---------- Text under study ----------

The reach of OTT branded channels is growing as the providers expand their household penetration. Amazon Prime is up to 100 million US subscribers as of January, according to data from Consumer Intelligence Research Partners. (Of that number, only Amazon is sure exactly how many people are buying products versus watching content.)
Roku, meanwhile, hit 37 million active accounts in February, according to its own earnings report. Those figures continue to climb—especially for the ad-based channels that don’t require a subscription.
“With the proliferation of subscription-based streaming services, many families are saying, ‘We’ve cut the cord, and we’re only going to take on a couple of subscriptions. How are we filling some of these other areas?’” says David Di Lorenzo, head of kids and family at OTT distribution specialist Future Today. “Families are always going to look for more free content, and kids don’t mind watching advertising.”
As the race to launch new streaming services continues, most research shows people will only pay for three or four subscription services—suggesting that the smaller players will be left out. The OTT branded channel distribution model offers a way into homes without going through those gatekeepers. “It’s an opportunity to get in front of more consumers because these are consumer-facing brands looking for audience reach,” says Di Lorenzo.
Building a brand
MGA Entertainment launched its first OTT channels in April 2019 in partnership with Future Today and SuperAwesome. L.O.L. Surprise! content is now on Roku, Apple TV and Amazon Fire, with 60 videos from the brand’s YouTube channel. MGA has expanded its offering by adding other IPs, and new content weekly.
Unlike YouTube, the OTT branded channels on these platforms act as contained ecosystems. The user only leaves if they deliberately decide to find something else to watch—there’s no auto-play to usher viewers to a new channel.
OTT platforms have the added benefit of boosting smaller IPs that might get lost on a large platform like YouTube. And that closed circuit tends to mean longer watch times, says Anne Parducci, chief content officer at MGA Entertainment.
Yet despite the benefits, Parducci doesn’t recommend anyone launch new IPs on these OTT branded channels because there are so many competitors to choose from—new brands will be lost in the crowd. (Roku, for example, has 3,000 channels, and around 600 are dedicated to kids content.) Instead, Parducci suggests the platforms can be used to promote an existing brand.
“There’s a cost to [putting content on OTT branded channels], so you really have to be smart about what your objective is,” she says.
“We’re primarily a toy company. We are actively out there promoting our toys and creating engaging content to expand into brands with L&M.”
In line with that objective, MGA isn’t looking to make a lot of money from OTT channels, so all of its videos launched without advertising for the first six months, and have only recently become ad-supported. “As TV audiences decline and OTT grows, we’re consistently seeing growth every month in the number of people who install the app onto their televisions. We’re seeing consistent growth in views and the watch time is pretty long, so it’s significantly sticky,” says Parducci.
Adapting existing content
Pocket.watch saw those linear declines and was looking for ways to diversify beyond YouTube. These OTT channels seemed like a good solution to the problem, which is why it released content on the Roku kids and family channel, as well as on Samsung TV Plus and Xumo.

----------

| Task requirements |
**a.** In the article on OTT branded channels, how many active accounts did Roku hit in February?
**b.** Reproduce the whole listing below word for word, leaving out the pictures.

---------- Material provided ----------

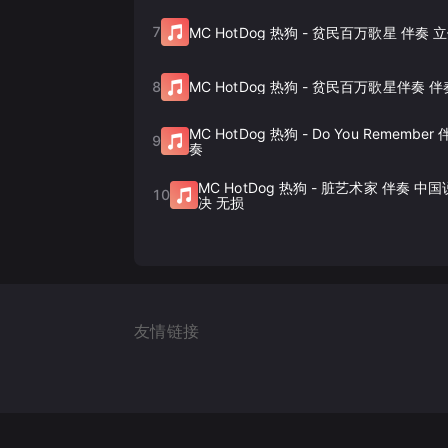
7
MC HotDog 热狗
-
贫民百万歌星 伴奏 
8
MC HotDog 热狗
-
贫民百万歌星伴奏 伴
MC HotDog 热狗
-
Do You Remembe
9
奏
MC HotDog 热狗
-
脏艺术家 伴奏 中
10
决 无损
友情链接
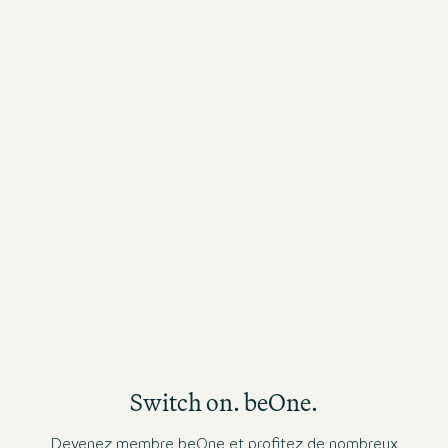
AFFICHER PLUS
02 août 2026
24
.
Su
un
bo
Switch on. beOne.
Devenez membre beOne et profitez de nombreux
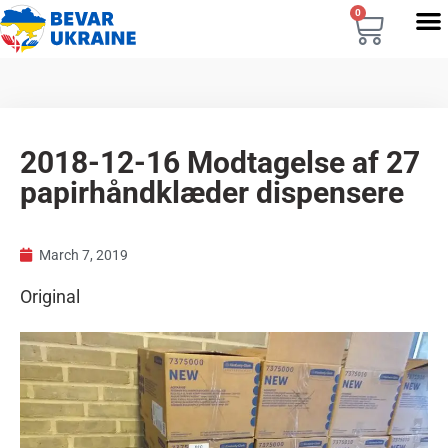
0
2018-12-16 Modtagelse af 27
papirhåndklæder dispensere
March 7, 2019
Original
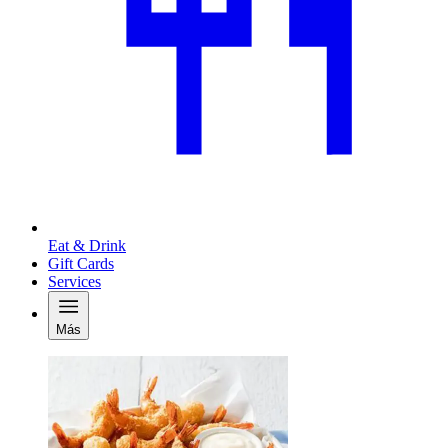
Eat & Drink
Gift Cards
Services
Más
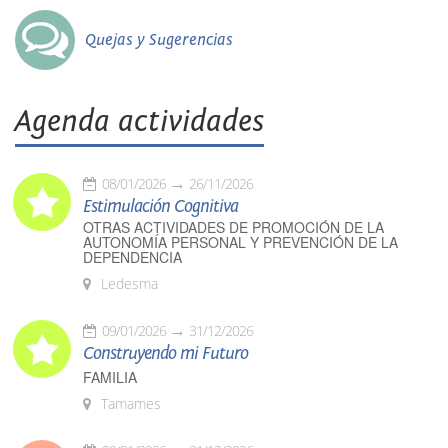
Quejas y Sugerencias
Agenda actividades
08/01/2026
26/11/2026
Estimulación Cognitiva
OTRAS ACTIVIDADES DE PROMOCIÓN DE LA
AUTONOMÍA PERSONAL Y PREVENCIÓN DE LA
DEPENDENCIA
Ledesma
09/01/2026
31/12/2026
Construyendo mi Futuro
FAMILIA
Tamames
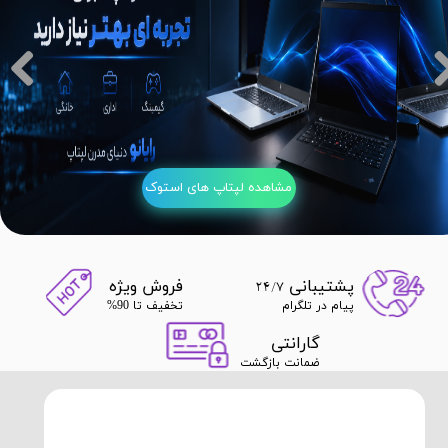
مشاهده لپتاپ های استوک
​​​پشتیبانی
​​​فروش ویژه
24/7
پیام در تلگرام
تخفیف تا 90%
​​​گارانتی
ضمانت بازگشت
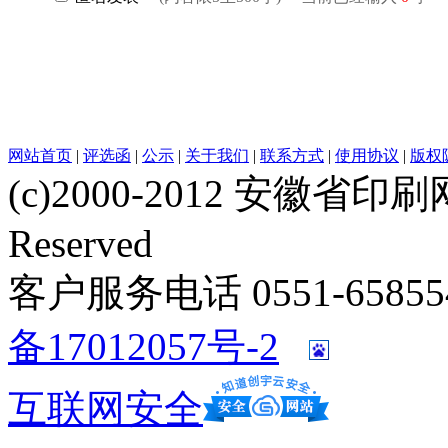
网站首页
|
评选函
|
公示
|
关于我们
|
联系方式
|
使用协议
|
版权
(c)2000-2012 安徽省印刷网 w
Reserved
客户服务电话 0551-658554
备17012057号-2
互联网安全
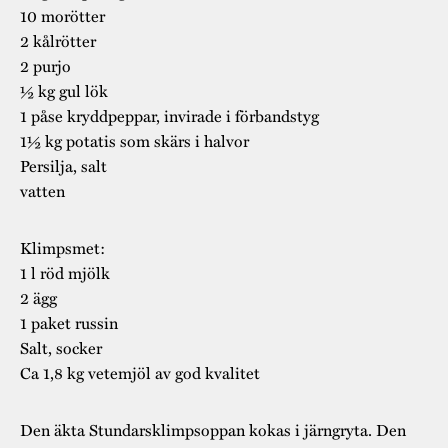
10 morötter
2 kålrötter
2 purjo
½ kg gul lök
1 påse kryddpeppar, invirade i förbandstyg
1½ kg potatis som skärs i halvor
Persilja, salt
vatten
Klimpsmet:
1 l röd mjölk
2 ägg
1 paket russin
Salt, socker
Ca 1,8 kg vetemjöl av god kvalitet
Den äkta Stundarsklimpsoppan kokas i järngryta. Den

----------

| Solutions to the problems |
**a.** 37 million active accounts.

**b.**
7
MC HotDog 热狗
-
贫民百万歌星 伴奏 
8
MC HotDog 热狗
-
贫民百万歌星伴奏 伴
MC HotDog 热狗
-
Do You Remembe
9
奏
MC HotDog 热狗
-
脏艺术家 伴奏 中
10
决 无损
友情链接
AFFICHER PLUS
02 août 2026
24
.
Su
un
bo
Switch on. beOne.
Devenez membre beOne et profitez de nombreux
0
2018-12-16 Modtagelse af 27
papirhåndklæder dispensere
March 7, 2019
Original
Eat & Drink
Gift Cards
Services
Más
Quejas y Sugerencias
Agenda actividades
08/01/2026
26/11/2026
Estimulación Cognitiva
OTRAS ACTIVIDADES DE PROMOCIÓN DE LA
AUTONOMÍA PERSONAL Y PREVENCIÓN DE LA
DEPENDENCIA
Ledesma
09/01/2026
31/12/2026
Construyendo mi Futuro
FAMILIA
Tamames
مشاهده لپتاپ های استوک
​​​پشتیبانی
​​​فروش ویژه
24/7
پیام در تلگرام
تخفیف تا 90%
​​​گارانتی
ضمانت بازگشت
网站首页
|
评选函
|
公示
|
关于我们
|
联系方式
|
使用协议
|
版权
(c)2000-2012 安徽省印刷网 w
Reserved
客户服务电话 0551-658554
备17012057号-2
互联网安全
10 morötter
2 kålrötter
2 purjo
½ kg gul lök
1 påse kryddpeppar, invirade i förbandstyg
1½ kg potatis som skärs i halvor
Persilja, salt
vatten
Klimpsmet:
1 l röd mjölk
2 ägg
1 paket russin
Salt, socker
Ca 1,8 kg vetemjöl av god kvalitet
Den äkta Stundarsklimpsoppan kokas i järngryta. Den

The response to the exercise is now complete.